Segment Start: Selected text

I’m sitting out the first year to see how this mess unfolds.
President Obama was just on the TeeVee doing damage control. He yet again cited that “health care is a right.”
Odd logistical way to administer a “right.” His intractable incoherence on this issue continues to frustrate. We citizens have a right to the military defense that secures our constitutionally enumerated and inferred “inalienable” rights fundamental to “the pursuit of happiness.”
No one has to go to “DefenseCare.gov” to voluntarily sign up for it.
We just love to be mired in the wasteful Quadrant Three.
Many good points here. This is about as complicated a game of Monday morning quarterbacking as we ever get.
Beginning to think that we need to decouple four things as people in teh individual and small group market sign up for 2014. These four are
1) the regulation over what plans can do and can charge for it (the move towards standardized insurance packages)
2) the bargaining done by the state bodies like CoveredCa with insurers in their states over premium and networks (lowering prices for #1)

Segment End: Selected text
Segment Start: Data

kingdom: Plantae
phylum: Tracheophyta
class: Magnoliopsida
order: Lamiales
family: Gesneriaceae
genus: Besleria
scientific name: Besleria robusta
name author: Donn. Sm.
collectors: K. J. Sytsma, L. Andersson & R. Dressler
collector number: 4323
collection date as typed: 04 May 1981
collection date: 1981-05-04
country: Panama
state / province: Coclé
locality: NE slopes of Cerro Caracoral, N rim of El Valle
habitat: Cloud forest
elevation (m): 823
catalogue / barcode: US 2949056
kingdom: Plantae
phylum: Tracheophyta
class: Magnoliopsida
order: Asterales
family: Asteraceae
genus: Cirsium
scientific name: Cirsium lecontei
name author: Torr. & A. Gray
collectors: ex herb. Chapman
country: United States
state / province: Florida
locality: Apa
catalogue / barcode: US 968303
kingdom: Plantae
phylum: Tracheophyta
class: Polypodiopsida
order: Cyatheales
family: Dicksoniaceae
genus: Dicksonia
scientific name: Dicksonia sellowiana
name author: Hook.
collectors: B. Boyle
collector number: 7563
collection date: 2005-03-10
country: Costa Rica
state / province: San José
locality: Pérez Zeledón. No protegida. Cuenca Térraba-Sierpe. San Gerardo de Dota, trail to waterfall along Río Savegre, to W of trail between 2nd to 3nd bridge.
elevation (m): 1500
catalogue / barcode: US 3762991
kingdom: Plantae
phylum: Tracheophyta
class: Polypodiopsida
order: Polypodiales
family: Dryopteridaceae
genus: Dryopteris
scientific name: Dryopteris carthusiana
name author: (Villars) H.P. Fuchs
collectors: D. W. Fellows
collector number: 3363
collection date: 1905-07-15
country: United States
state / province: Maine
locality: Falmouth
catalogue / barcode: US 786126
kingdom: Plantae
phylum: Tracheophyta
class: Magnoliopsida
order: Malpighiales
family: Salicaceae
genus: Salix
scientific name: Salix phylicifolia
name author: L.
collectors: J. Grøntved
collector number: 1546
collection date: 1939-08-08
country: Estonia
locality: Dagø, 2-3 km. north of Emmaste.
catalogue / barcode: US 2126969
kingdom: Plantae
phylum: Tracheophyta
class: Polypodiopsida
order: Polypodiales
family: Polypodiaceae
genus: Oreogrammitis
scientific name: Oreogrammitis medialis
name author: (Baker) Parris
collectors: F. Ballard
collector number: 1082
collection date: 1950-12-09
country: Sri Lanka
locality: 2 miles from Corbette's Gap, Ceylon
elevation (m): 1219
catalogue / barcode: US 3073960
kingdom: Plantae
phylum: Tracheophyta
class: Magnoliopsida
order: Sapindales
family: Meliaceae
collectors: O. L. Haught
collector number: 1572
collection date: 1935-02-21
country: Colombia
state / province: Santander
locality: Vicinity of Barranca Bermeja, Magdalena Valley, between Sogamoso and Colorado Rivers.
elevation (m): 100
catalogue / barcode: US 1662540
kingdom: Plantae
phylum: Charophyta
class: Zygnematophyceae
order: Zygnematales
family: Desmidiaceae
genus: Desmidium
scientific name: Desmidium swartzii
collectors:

Segment End: Data

▸ **Tasks to complete**:
1. List every word or phrase that the health care passage places inside quotation marks.
2. Return the portion of the health care passage from "President Obama was" up to and including "we ever get.".
3. Answer these questions using the health care passage.
(a) What did President Obama cite yet again while doing damage control?
(b) Which quadrant does the writer say "we" love to be mired in?
(c) What state body is named as bargaining with insurers over premiums and networks?
The records come from a separate source.

▸ **Completed exercise**:
1.
health care is a right
right
inalienable
the pursuit of happiness
DefenseCare.gov

2.
President Obama was just on the TeeVee doing damage control. He yet again cited that “health care is a right.”
Odd logistical way to administer a “right.” His intractable incoherence on this issue continues to frustrate. We citizens have a right to the military defense that secures our constitutionally enumerated and inferred “inalienable” rights fundamental to “the pursuit of happiness.”
No one has to go to “DefenseCare.gov” to voluntarily sign up for it.
We just love to be mired in the wasteful Quadrant Three.
Many good points here. This is about as complicated a game of Monday morning quarterbacking as we ever get.

3.
(a) That "health care is a right."
(b) The wasteful Quadrant Three.
(c) CoveredCa.